Viruses have been discovered in numerous fungal species, but unlike most known animal or plant viruses, they are rarely associated with deleterious effects on their hosts. The knowledge about viruses among entomopathogenic fungi is very limited, although their existence is suspected because of the presence of virus-like double-stranded RNA (dsRNA) in isolates of several species. Beauveria bassiana is one of the most-studied species of entomopathogenic fungi; it has a cosmopolitan distribution and is used as a biological control agent against invertebrates in agriculture. We analyzed a collection of 73 isolates obtained at different locations and from different habitats in Spain and Portugal, searching for dsRNA elements indicative of viral infections. The results revealed that the prevalence of viral infections is high; 54.8% of the isolates contained dsRNA elements with viral characteristics. The dsRNA electropherotypes of infected isolates indicated that virus diversity was high in the collection analyzed and that mixed virus infections occurred in fungal isolates. However, a hybridization experiment indicated that dsRNA bands that are similar in size do not always have similar sequences. Particular virus species or dsRNA profiles were not associated with locations or types of habitats, probably because of the ubiquity and efficient dispersion of this fungus as an airborne species. The sequence of one of the most common dsRNA elements corresponded to the 5.2-kbp genome of a previously undescribed member of the Totiviridae family, termed B. bassiana RNA virus 1 (BbRV1).

Fig 1

dsRNA electropherotypes observed in soil (Bb and Bs isolates) and endophytic (E isolates, bottom) isolates of B. bassiana. The squares indicate the presence in an isolate of a dsRNA molecule of the size shown at the top of each column. Similar sets of two or three dsRNA elements observed in different isolates are indicated by identical colors.

Fig 2

Electrophoretic profiles of dsRNA elements present in several isolates of B. bassiana. Lanes: A, isolate EABb 01/39-Su; B, EABb 01/75-Su; C, EABb 01/33-Su; D, EABb 01/132-Su; E, EABb 06/02-Su; F, EABb 06/03-Su; G, EABb 09/03-Su; H, EABb 09/08-Su; I, EABb 00/08-Su; J, EABb 00/11-Su; K, EABb 01/15-Su; L, EABb 01/35-Su. Lane Kbp contains molecular size markers, and the values on the left are sizes in kilobase pairs.

Fig 3

Genome organization of BbRV1. The 5,228-bp genome contains two ORFs that overlap by one nucleotide. ORF1 encodes a putative CP, and ORF2 encodes a putative RdRp. aa, amino acids.

Fig 4

Phylogenetic analysis of BbRV1. Multiple alignments of amino acid sequences of the CP (A) and RdRp (B) of viruses of the family Totiviridae were performed.
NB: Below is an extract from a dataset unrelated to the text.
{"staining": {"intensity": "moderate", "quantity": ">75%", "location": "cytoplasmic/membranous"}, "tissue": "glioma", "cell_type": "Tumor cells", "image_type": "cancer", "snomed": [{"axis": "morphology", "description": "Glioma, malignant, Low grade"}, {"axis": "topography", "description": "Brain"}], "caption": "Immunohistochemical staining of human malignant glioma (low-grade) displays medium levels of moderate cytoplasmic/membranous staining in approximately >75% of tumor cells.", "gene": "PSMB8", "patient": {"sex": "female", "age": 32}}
The unrooted neighbor-joining phylogenetic trees shown were made with MEGA software. The values at nodes are bootstrap values as percentages estimated by 1,000 replicates. The accession numbers of the sequences used in the analyses are given in Table S1 in the supplemental material.

Fig 5

Northern blot hybridization of dsRNA elements of about 5.5 kbp present in several B. bassiana isolates using a probe complementary to the 5′ end of BbRV1. The left panel shows the electrophoretic profiles of 13 isolates, and the right panel shows the resulting hybridization with a chemiluminescent BbRV1 probe. The letters at the top indicate different isolates as follows: A, EABb 06/2-Su; B, EABb 06/03-Su; C, EABb 01/125-Su; D, EABb 01/132-Su; E, EABb 01/39-Su; F, EABb 01/73-Su; G, Bs1; H, EABb 09/03-Su; I, EABb 09/08-Su; J, EABb 01/75-Su; K, EABb 07/08-Su; L, EABb 09/04-Su; M, EABb 01/07-Su. Lanes Kbp contain molecular size markers, and the values on the left are sizes in kilobase pairs. The isolate used to clone and sequence BbRV1 is EABb 06/2-Su (lanes A), which was obtained in Fuerteventura, Canary Islands.